For the past decades, Peking has been undergoing tremendous transformation. Boosted by the opportunities of the new real estate market, the city is in the process of being completely reshaped. The thousands of temples which were part of the landscape and the social life of the capital are vanishing. Since 2003, together with a team of scholars I have conducted research and fieldwork in order to make a complete survey of the temples of the inner city of Peking and to study their history and social functions. The main sources of the research are over five hundred inscriptions preserved in rubbings; the documentation found in the imperial and republican archives; and the results of interviews and fieldwork, which allowed us to identify 1500 temples. In my presentation, I will discuss the principal results of the program and its publications.

Speaker's Bio:

Marianne Bujard is professor at the Ecole française d’Extrême-Orient and teaches at the Ecole pratique des Hautes Etudes.
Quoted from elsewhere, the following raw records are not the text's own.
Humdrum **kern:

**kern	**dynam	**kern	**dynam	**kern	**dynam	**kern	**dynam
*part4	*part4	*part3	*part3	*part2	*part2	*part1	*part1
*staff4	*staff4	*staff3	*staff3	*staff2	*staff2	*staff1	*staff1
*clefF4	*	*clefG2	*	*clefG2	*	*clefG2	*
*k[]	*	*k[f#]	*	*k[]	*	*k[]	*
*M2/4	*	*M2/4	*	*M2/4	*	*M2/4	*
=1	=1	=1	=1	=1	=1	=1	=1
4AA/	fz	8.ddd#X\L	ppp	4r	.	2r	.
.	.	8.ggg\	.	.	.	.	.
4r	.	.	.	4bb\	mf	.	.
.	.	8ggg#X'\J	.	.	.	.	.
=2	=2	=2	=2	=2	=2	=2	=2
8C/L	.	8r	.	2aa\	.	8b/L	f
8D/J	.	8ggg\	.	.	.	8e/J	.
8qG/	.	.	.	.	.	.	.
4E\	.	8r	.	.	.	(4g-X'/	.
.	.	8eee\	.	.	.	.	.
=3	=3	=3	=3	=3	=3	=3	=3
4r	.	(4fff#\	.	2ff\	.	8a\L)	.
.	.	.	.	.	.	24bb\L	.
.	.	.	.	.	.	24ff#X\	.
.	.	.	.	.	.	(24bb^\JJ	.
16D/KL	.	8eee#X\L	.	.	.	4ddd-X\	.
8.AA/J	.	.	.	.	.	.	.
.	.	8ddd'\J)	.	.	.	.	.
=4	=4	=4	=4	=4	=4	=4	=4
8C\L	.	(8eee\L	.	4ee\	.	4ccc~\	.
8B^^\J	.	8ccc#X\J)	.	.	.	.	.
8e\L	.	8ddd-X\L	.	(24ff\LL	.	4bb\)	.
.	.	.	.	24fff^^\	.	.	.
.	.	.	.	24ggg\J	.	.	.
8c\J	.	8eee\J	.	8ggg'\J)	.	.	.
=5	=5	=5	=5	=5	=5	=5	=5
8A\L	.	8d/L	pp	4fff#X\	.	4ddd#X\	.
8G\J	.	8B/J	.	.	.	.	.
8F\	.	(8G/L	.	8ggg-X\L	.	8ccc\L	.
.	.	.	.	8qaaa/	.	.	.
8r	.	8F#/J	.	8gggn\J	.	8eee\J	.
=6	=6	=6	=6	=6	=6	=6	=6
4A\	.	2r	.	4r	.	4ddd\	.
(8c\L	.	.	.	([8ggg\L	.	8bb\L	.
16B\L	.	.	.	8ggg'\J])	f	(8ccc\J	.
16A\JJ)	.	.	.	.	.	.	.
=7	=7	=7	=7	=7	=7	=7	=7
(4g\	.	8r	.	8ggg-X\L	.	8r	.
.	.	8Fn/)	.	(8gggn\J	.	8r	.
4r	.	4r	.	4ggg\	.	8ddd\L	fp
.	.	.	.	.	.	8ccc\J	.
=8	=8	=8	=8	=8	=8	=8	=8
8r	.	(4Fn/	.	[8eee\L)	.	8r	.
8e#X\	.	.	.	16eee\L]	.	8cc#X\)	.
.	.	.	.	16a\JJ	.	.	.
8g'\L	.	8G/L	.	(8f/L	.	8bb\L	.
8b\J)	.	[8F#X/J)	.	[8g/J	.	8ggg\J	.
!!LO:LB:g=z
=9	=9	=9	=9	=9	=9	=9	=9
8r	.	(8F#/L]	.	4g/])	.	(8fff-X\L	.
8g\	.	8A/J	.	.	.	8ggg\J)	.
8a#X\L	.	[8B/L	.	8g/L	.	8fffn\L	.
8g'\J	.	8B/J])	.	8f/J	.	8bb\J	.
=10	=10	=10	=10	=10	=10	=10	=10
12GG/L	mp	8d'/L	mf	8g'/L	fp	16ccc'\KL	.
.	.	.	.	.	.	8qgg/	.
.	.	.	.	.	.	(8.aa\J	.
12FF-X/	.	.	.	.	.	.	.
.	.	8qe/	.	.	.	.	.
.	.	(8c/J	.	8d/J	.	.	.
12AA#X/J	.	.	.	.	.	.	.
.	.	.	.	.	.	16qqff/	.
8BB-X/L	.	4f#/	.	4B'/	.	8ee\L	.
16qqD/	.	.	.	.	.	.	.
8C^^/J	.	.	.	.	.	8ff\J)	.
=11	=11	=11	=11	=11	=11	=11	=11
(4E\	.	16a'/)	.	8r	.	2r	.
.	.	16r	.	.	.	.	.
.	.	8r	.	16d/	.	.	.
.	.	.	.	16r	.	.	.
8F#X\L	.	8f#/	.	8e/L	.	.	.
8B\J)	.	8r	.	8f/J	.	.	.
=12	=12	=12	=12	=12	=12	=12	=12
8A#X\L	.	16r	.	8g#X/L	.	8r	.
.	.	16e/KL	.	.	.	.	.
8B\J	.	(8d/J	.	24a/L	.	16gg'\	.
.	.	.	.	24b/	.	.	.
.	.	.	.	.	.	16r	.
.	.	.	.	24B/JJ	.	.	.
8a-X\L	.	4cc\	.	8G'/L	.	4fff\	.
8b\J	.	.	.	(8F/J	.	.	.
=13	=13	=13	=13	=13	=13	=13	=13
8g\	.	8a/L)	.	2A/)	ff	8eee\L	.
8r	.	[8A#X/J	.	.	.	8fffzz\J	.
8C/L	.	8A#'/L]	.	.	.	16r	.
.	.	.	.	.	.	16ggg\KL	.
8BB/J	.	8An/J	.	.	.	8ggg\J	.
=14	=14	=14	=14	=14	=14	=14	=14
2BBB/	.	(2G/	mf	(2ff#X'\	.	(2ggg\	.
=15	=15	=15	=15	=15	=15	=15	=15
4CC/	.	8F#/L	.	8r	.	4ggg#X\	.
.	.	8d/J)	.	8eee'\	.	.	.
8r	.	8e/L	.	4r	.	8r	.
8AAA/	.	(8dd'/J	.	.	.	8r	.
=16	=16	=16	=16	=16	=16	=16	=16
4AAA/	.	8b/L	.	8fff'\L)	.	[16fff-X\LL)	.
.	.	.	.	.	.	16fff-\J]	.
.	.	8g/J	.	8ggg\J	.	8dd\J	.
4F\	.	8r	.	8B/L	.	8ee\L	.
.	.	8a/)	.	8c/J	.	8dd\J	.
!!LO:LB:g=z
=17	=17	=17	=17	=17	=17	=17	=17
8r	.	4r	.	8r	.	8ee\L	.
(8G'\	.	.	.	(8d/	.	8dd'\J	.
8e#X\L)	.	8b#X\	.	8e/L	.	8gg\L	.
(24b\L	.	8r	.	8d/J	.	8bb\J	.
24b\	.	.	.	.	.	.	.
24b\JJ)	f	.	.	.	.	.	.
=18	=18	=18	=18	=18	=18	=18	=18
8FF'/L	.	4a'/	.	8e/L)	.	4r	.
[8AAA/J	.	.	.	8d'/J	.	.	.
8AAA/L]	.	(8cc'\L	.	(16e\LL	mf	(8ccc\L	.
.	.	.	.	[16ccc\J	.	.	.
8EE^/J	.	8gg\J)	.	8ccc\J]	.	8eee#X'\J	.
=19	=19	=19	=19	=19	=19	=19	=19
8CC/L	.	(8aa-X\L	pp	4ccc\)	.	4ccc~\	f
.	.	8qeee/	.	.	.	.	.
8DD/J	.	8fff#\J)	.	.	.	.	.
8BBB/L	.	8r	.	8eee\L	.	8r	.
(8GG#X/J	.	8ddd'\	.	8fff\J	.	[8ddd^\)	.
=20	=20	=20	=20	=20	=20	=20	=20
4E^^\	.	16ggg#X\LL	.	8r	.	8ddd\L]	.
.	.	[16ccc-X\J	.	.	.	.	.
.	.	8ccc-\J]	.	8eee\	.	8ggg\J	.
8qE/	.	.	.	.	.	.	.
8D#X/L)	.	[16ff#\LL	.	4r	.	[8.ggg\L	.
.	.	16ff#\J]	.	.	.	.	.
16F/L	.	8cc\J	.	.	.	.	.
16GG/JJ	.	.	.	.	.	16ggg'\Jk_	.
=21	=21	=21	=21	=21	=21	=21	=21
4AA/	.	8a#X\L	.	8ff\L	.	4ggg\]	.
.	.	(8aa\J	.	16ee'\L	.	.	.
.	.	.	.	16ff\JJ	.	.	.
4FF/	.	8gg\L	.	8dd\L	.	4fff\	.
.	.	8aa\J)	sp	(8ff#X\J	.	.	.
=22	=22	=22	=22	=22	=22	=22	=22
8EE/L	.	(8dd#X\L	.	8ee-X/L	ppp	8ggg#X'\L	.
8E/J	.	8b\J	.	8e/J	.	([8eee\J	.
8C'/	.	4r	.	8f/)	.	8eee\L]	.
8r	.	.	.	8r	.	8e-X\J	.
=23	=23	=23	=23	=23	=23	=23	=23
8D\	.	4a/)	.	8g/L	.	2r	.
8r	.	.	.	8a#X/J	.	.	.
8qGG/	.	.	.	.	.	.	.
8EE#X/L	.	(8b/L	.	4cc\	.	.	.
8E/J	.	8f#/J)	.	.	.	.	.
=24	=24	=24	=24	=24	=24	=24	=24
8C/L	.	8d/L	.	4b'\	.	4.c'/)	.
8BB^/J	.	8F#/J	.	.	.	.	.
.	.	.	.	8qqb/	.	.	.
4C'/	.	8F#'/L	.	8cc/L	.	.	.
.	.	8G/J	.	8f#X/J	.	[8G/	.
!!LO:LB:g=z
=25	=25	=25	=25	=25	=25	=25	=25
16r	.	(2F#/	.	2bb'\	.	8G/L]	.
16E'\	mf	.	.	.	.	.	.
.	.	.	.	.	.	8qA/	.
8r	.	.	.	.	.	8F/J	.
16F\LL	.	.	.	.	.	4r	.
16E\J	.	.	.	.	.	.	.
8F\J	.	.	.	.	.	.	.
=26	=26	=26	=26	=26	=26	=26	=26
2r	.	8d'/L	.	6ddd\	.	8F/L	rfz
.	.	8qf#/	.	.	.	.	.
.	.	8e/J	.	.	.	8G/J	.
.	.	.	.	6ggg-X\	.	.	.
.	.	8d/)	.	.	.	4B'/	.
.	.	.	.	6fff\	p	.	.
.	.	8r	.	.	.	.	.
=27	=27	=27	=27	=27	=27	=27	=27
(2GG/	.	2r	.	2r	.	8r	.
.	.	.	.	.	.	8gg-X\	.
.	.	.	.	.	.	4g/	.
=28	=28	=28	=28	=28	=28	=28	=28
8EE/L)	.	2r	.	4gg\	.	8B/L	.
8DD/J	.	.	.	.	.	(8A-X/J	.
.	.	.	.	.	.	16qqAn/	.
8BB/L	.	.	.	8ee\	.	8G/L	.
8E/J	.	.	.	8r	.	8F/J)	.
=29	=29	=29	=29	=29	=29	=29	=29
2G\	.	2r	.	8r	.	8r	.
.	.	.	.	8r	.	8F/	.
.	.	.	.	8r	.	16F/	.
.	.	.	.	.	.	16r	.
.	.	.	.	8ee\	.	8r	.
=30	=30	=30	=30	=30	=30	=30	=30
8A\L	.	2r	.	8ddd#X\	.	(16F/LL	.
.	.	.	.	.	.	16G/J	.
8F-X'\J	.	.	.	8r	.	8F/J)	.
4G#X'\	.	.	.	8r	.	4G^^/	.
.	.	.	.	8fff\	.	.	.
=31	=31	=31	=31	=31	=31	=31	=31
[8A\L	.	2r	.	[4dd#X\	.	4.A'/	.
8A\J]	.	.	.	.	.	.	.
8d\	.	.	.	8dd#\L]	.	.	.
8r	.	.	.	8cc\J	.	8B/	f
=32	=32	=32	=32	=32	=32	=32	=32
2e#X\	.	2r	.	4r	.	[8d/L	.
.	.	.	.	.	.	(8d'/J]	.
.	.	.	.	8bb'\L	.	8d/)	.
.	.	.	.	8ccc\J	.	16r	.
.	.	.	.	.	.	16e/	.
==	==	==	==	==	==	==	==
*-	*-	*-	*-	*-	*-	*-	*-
In the last ten years she has been in charge of a research program on the temples of Peking and the publishing of its results. Her works bears principally on the religious history of ancient China (Le sacrifice au ciel dans la Chine ancienne : théorie et pratique sous les Han Occidentaux, EFEO: Paris, 2000) and on the local cults (with Qin Jianming, Yaoshan shengmu miao yu shenshe [Le culte de la Dame du Yaoshan], Beijing: Zhonghua, 2003).